Ce sont des femmes tunisiennes et françaises qui ont introduite Meherzia au monde du féminisme. Un féminisme qu’elle s’est approprié afin de vivre en tant que femme sujet et non objet, en tant que mère épanouie et en tant que citoyenne qui vit en harmonie avec les hommes : « ce n’est pas contradictoire avec le féminisme, on n’est pas obligé d’être en lutte avec les hommes ».

C’est son père une fois encore qui dès son plus jeune âge lui répète cette phrase du prophète : « seul un homme digne sait respecter la dignité de la femme alors celui qui méprise ou maltraite la femme, c’est un homme qui n’a pas compris sa dignité à lui ». Selon Meherzia, la religion musulmane n’est un obstacle ni au féminisme ni à sa propre émancipation. Selon elle, le fait d’appartenir à une religion n’est pas le facteur déterminant du statut de la femme ; le facteur essentiel réside dans l’éducation, la situation économique, les lois mais aussi dans la culture, avec par exemple « les dramas à la télé, le programme culturel dans les lycées, la chanson, tous les vecteurs de transmission d’idées ». Elle ajoute : « être féministe oui, mais pour moi le féminisme ça se construit, ça évolue selon la société, selon les générations, l’essentiel c’est le respect de la dignité de l’Autre ».
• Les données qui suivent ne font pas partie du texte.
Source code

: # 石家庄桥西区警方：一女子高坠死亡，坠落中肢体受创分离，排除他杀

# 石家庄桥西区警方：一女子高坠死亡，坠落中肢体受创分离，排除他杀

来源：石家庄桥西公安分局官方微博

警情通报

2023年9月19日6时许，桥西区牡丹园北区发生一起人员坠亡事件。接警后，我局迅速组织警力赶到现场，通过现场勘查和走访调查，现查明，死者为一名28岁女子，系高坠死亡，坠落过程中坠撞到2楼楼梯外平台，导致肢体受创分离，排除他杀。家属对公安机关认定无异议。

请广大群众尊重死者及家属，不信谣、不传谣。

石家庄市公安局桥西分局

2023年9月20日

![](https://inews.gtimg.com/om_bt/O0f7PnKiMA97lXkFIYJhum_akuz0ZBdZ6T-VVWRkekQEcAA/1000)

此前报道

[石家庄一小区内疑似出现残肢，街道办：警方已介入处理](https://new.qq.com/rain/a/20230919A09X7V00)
Cependant, pour répondre aux préjugés dont les femmes musulmanes sont aujourd’hui victimes, elle répond qu’il faut être réaliste et travailler sur les véritables sources de souffrance des femmes musulmanes : la pauvreté, le manque d’accès à l’éducation, l’exclusion de la vie publique et sociale ainsi que la sclérose de certaines pensées religieuses, « parce que je ne comprends pas comment dans certains pays, on adopte les plus hautes technologies et on ne permet pas aux femmes de conduire leur voiture ? ». Enfin, elle explique qu’en tant que femme musulmane, il faut donner l’exemple. Elle se rappelle de la réaction de ses amies françaises – journalistes, enseignantes, universitaires – lorsqu’elle les a invitées chez elle pour la première fois : « en me voyant vivre avec mon mari, en voyant sa façon de me parler et de m’aider, ça a été meilleur que plusieurs discours bien écrits, parce qu’elles ont vu l’exemple ».